▶ [What the task asks] Give back the records in full, with every line exactly as it was.

▶ [Records for the exercise]
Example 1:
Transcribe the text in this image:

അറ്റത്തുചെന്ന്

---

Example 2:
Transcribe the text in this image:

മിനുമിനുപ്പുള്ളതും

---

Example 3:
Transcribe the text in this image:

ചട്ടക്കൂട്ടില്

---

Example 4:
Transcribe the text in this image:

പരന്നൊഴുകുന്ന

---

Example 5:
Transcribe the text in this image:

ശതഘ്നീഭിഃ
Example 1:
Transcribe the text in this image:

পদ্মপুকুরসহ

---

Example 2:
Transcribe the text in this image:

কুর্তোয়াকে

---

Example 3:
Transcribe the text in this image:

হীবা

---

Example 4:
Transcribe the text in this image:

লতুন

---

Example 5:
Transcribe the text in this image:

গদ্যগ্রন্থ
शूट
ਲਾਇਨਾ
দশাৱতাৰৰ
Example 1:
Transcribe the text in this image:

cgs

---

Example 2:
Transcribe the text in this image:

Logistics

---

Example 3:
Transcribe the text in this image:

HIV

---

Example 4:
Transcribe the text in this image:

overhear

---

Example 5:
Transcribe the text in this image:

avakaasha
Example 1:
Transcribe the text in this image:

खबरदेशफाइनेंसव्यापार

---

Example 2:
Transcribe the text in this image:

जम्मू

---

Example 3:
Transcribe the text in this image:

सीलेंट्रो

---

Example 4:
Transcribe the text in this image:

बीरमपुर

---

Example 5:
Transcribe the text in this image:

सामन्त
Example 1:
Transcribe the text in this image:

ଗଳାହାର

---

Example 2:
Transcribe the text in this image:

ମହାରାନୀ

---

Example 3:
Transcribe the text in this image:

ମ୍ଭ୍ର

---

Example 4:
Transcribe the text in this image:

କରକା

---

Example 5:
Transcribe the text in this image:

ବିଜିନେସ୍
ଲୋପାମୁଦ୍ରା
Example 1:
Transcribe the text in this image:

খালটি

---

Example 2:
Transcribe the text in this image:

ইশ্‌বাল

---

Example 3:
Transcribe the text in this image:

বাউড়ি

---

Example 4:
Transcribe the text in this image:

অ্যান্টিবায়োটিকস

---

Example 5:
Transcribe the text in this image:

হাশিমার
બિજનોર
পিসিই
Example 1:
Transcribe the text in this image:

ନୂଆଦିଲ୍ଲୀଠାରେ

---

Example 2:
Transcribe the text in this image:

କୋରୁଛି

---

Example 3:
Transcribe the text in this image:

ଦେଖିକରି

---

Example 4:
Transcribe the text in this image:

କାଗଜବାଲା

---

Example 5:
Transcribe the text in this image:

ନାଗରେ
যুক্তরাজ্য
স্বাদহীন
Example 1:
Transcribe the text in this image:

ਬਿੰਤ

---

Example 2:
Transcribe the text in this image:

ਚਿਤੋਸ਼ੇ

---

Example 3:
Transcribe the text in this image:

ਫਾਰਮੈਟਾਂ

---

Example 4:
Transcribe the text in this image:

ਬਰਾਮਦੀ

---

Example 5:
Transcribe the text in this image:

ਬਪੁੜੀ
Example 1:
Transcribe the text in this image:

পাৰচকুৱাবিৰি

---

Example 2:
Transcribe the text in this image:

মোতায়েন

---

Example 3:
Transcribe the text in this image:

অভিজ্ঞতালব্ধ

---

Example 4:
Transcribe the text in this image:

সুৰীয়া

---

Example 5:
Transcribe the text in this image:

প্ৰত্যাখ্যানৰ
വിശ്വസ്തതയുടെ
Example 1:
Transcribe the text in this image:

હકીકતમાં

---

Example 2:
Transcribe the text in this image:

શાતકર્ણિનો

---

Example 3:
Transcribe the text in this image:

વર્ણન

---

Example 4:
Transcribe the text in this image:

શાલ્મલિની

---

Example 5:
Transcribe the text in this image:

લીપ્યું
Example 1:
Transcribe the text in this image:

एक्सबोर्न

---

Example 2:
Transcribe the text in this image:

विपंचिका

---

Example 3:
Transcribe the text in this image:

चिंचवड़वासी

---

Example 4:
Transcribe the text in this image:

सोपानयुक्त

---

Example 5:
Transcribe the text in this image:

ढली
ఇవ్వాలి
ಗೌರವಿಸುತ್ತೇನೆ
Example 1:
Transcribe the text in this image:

▶ [Expected answer]
Example 1:
Transcribe the text in this image:

അറ്റത്തുചെന്ന്

---

Example 2:
Transcribe the text in this image:

മിനുമിനുപ്പുള്ളതും

---

Example 3:
Transcribe the text in this image:

ചട്ടക്കൂട്ടില്

---

Example 4:
Transcribe the text in this image:

പരന്നൊഴുകുന്ന

---

Example 5:
Transcribe the text in this image:

ശതഘ്നീഭിഃ
Example 1:
Transcribe the text in this image:

পদ্মপুকুরসহ

---

Example 2:
Transcribe the text in this image:

কুর্তোয়াকে

---

Example 3:
Transcribe the text in this image:

হীবা

---

Example 4:
Transcribe the text in this image:

লতুন

---

Example 5:
Transcribe the text in this image:

গদ্যগ্রন্থ
शूट
ਲਾਇਨਾ
দশাৱতাৰৰ
Example 1:
Transcribe the text in this image:

cgs

---

Example 2:
Transcribe the text in this image:

Logistics

---

Example 3:
Transcribe the text in this image:

HIV

---

Example 4:
Transcribe the text in this image:

overhear

---

Example 5:
Transcribe the text in this image:

avakaasha
Example 1:
Transcribe the text in this image:

खबरदेशफाइनेंसव्यापार

---

Example 2:
Transcribe the text in this image:

जम्मू

---

Example 3:
Transcribe the text in this image:

सीलेंट्रो

---

Example 4:
Transcribe the text in this image:

बीरमपुर

---

Example 5:
Transcribe the text in this image:

सामन्त
Example 1:
Transcribe the text in this image:

ଗଳାହାର

---

Example 2:
Transcribe the text in this image:

ମହାରାନୀ

---

Example 3:
Transcribe the text in this image:

ମ୍ଭ୍ର

---

Example 4:
Transcribe the text in this image:

କରକା

---

Example 5:
Transcribe the text in this image:

ବିଜିନେସ୍
ଲୋପାମୁଦ୍ରା
Example 1:
Transcribe the text in this image:

খালটি

---

Example 2:
Transcribe the text in this image:

ইশ্‌বাল

---

Example 3:
Transcribe the text in this image:

বাউড়ি

---

Example 4:
Transcribe the text in this image:

অ্যান্টিবায়োটিকস

---

Example 5:
Transcribe the text in this image:

হাশিমার
બિજનોર
পিসিই
Example 1:
Transcribe the text in this image:

ନୂଆଦିଲ୍ଲୀଠାରେ

---

Example 2:
Transcribe the text in this image:

କୋରୁଛି

---

Example 3:
Transcribe the text in this image:

ଦେଖିକରି

---

Example 4:
Transcribe the text in this image:

କାଗଜବାଲା

---

Example 5:
Transcribe the text in this image:

ନାଗରେ
যুক্তরাজ্য
স্বাদহীন
Example 1:
Transcribe the text in this image:

ਬਿੰਤ

---

Example 2:
Transcribe the text in this image:

ਚਿਤੋਸ਼ੇ

---

Example 3:
Transcribe the text in this image:

ਫਾਰਮੈਟਾਂ

---

Example 4:
Transcribe the text in this image:

ਬਰਾਮਦੀ

---

Example 5:
Transcribe the text in this image:

ਬਪੁੜੀ
Example 1:
Transcribe the text in this image:

পাৰচকুৱাবিৰি

---

Example 2:
Transcribe the text in this image:

মোতায়েন

---

Example 3:
Transcribe the text in this image:

অভিজ্ঞতালব্ধ

---

Example 4:
Transcribe the text in this image:

সুৰীয়া

---

Example 5:
Transcribe the text in this image:

প্ৰত্যাখ্যানৰ
വിശ്വസ്തതയുടെ
Example 1:
Transcribe the text in this image:

હકીકતમાં

---

Example 2:
Transcribe the text in this image:

શાતકર્ણિનો

---

Example 3:
Transcribe the text in this image:

વર્ણન

---

Example 4:
Transcribe the text in this image:

શાલ્મલિની

---

Example 5:
Transcribe the text in this image:

લીપ્યું
Example 1:
Transcribe the text in this image:

एक्सबोर्न

---

Example 2:
Transcribe the text in this image:

विपंचिका

---

Example 3:
Transcribe the text in this image:

चिंचवड़वासी

---

Example 4:
Transcribe the text in this image:

सोपानयुक्त

---

Example 5:
Transcribe the text in this image:

ढली
ఇవ్వాలి
ಗೌರವಿಸುತ್ತೇನೆ
Example 1:
Transcribe the text in this image:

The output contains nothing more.